### [SELECTED EXTRACT]
^^^^

One of the things that I’m most proud of is that one of the chapters is still in existence today. The study ended in August 2012, but the chapter kept going. Participants can afford it and they really enjoy themselves. The community and camaraderie that they’ve developed keep them engaged in weight management and in life.

In the future, I plan to do a randomized control trial with TOPS, and my hope is to prove that the program is efficacious, which is the gold standard for research.

Most of the participants in weight-loss intervention studies are women, and research has shown that African-American women tend to respond less well than Caucasian women even if they are in the same program. There are a lot of calls to change the programs, but the problem may be that the programs haven’t been tried sufficiently in minority populations or perhaps the participants would respond better if they felt they could relate to the leaders.

We put a lot of emphasis on racial cultural differences, but I think there are a lot more regional cultural similarities. I’m an African-American woman from the South, and the way I ate growing up is similar to the way everyone in the South eats — regardless of race.

^^^^

### [INFORMATION SUPPLIED]
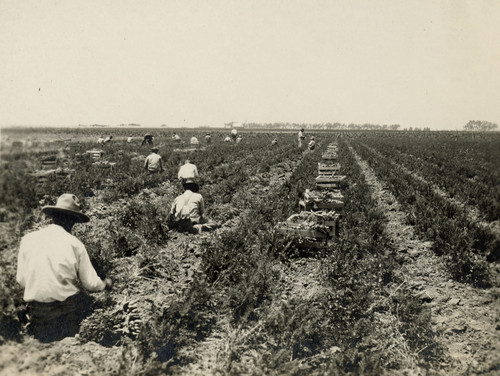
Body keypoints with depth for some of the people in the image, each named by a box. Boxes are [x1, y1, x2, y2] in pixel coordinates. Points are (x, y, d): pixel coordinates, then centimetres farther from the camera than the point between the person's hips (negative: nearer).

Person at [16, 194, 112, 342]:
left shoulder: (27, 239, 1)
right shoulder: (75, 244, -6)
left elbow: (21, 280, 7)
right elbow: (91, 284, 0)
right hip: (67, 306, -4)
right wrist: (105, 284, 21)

^^^^

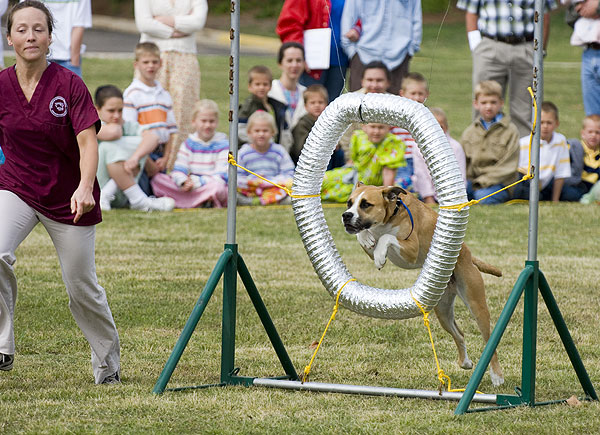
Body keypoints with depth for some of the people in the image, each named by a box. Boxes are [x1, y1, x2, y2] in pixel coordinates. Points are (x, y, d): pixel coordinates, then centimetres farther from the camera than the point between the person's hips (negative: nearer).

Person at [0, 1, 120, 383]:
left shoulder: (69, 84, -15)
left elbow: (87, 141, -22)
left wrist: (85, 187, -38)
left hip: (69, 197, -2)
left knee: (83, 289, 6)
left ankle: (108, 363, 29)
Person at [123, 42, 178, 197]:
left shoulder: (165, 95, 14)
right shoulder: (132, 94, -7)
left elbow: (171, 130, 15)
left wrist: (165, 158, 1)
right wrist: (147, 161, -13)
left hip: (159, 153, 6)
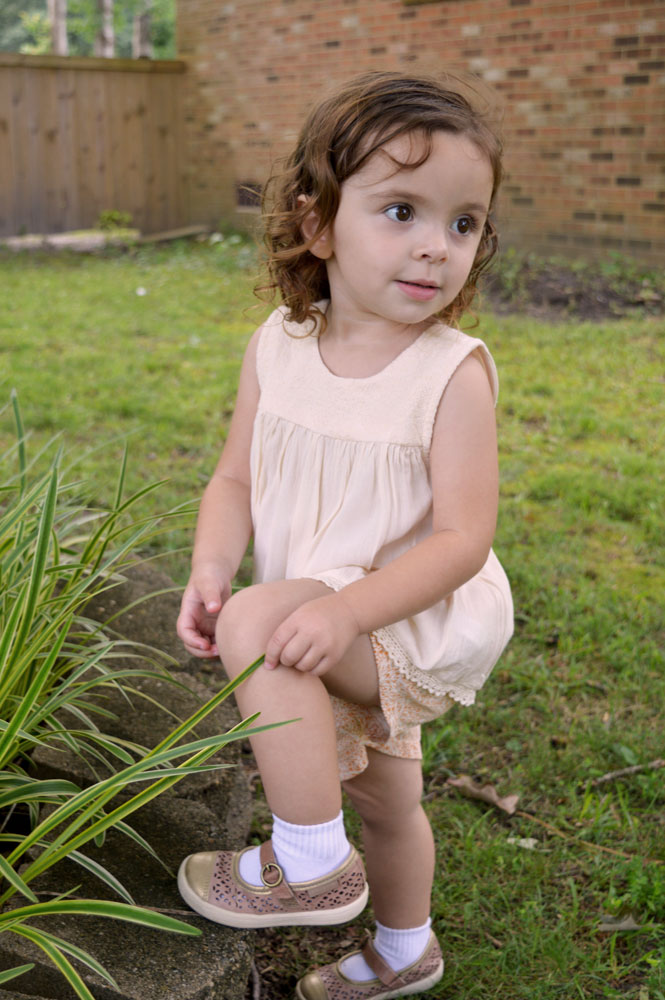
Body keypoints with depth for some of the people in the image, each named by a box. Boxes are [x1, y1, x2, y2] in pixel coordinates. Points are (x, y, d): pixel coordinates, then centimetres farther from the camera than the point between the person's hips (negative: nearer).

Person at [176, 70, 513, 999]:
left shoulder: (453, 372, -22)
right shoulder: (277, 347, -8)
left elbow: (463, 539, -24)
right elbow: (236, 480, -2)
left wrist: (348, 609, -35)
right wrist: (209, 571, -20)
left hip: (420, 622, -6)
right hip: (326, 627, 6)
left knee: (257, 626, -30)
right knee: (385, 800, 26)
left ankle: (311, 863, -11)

^^^^

### [WHAT THE TASK REQUIRES]
Edit the weight-management text by rewriting the stretch from "In the future, I" through "standard for research.", replacing "randomized control trial" with "pilot study".

### [SOLUTION TO THIS EXERCISE]
In the future, I plan to do a pilot study with TOPS, and my hope is to prove that the program is efficacious, which is the gold standard for research.